I'm not sure Zero Elevation was what was suggested? - but then, it was Krupp, so who knows?

Rommel made the same point you did, to Hitler, because of what Krupp said. Probably Krupp was a gigantomaniac loon, but then again?... I think it wasnt so much Hitler that was the loon, but his designers (Henschel, Porsche, MAN Krupp all seemed to have produced no end of idiotic ideas).


Of course HE isnt ideal for Anti-tank use, but if its all thats available... I'm trying to find out just how useful that was. BTW the 1st tanks to be destroyed (in WW1) were very likely destroyed by HE shells.

I was thinking that, as the KwK 37 had a high trajectory, that the shells would not hit it flat-on. I wondered whether I shouldve put 'comfortably' but IIRC it was the best option. There was also the turret to consider. The Matilda was a small target though (but slow) and the KwK 37 hard to get hits with - especially early war, as training with this round had been sabotaged by infighting. It did score hits on the fast-moving, low-slung T-34 though (some of them by Michael Wittman). Once it hit though, the cramped confines of the Matilda would have made the effets devastating. True that variations in rounds would also have hindered though - but was it really that bad?

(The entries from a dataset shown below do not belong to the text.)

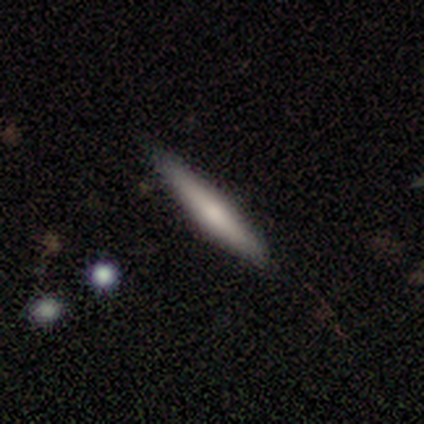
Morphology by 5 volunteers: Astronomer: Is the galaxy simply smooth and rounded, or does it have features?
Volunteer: smooth — 60% (runner-up: featured or disk, 40%).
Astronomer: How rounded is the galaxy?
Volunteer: cigar-shaped — 100%.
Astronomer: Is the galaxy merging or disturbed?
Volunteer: none — 80%.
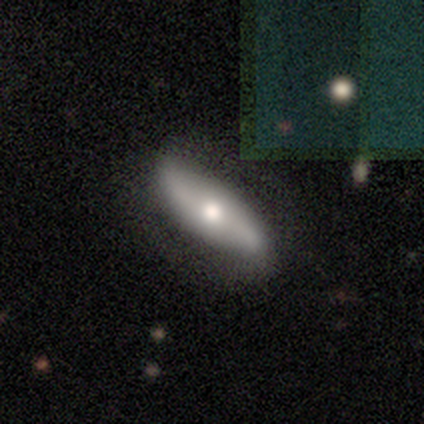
This is likely a featured or disk galaxy (74%). It is likely not viewed edge-on (61%). Bar: possibly no (53%). Spiral arm pattern: likely yes (76%). Spiral arm count: clearly 2 (92%). Spiral winding: likely loose (62%). Central bulge: likely moderate (71%). Merging: likely none (68%).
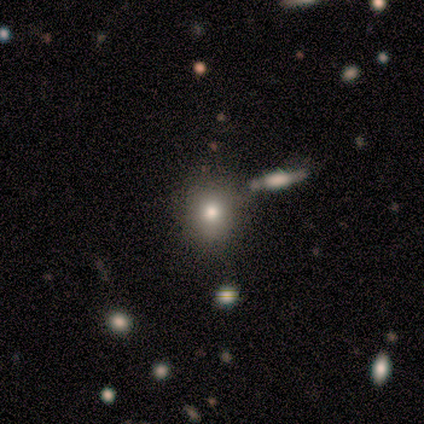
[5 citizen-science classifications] Smooth or featured? smooth (40%, tied with featured or disk)
How rounded? round (50%, tied with in between)
Merging? none (50%)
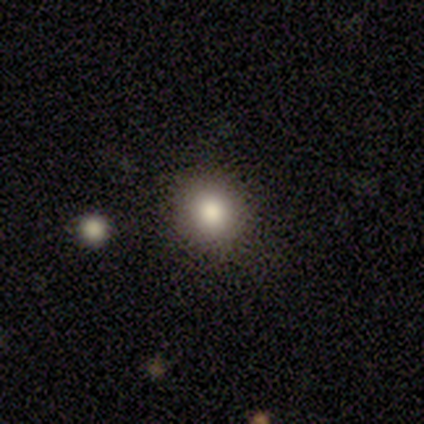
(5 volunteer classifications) Overall: smooth (80%). How rounded: round (100%). Merging: none (100%).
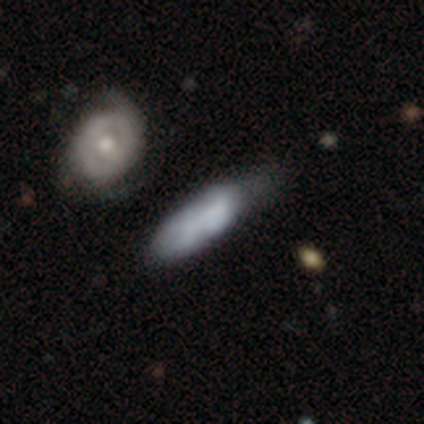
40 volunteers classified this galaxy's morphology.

I have heard of HEAT rounds skidding/ricocheting, though this has been something I'm always researching (no answer yet!). I wonder if this is why the Bazooka had problems with the T-34 in Korea?


hartmann, tomo and I are discssing the PPS round, I thought you were too, sorry. It seems to have been developed for anti-armour performance though. What problems btw? ?(though I am guessing they may have been menioned already).



> The AT and Tank guns that used APDS got about a 30-40% increase in penetration and had to pay the price of Tungsten carbide use for that. Maybe you can fire a standard 75mm APCBC projectile out of a 105 barrel by using sabots but is it going to be any faster/better than a normal 75mm AT gun? And you have the bigger size/weight of the 105.



I meant the lighter APCR shell would have a higher MV? Your idea for a 75mm sub-projectile is a good one though ( would remove the need for tungsten), but IIRC the APCR penetrator wouldve been more like 40mm. Also, at this point, I'm not sure APC 75mm ammo was available? Again, this is a round for desperation - until the PaK 40 comes online in sufficient numbers ( for desperate self-defense).



> I think you are.



No I am not!! (though I do tend to lump the two together, as they are near as damnit).



> and the plates could crack right across



Wouldnt this make penetration easier? - though I suppose it would spread the load...

There are many advantages to a Cap, in addition to your points: It reduces ricocheting (esp. off sloped armour), and acts as a 'damper' or 'cushion'.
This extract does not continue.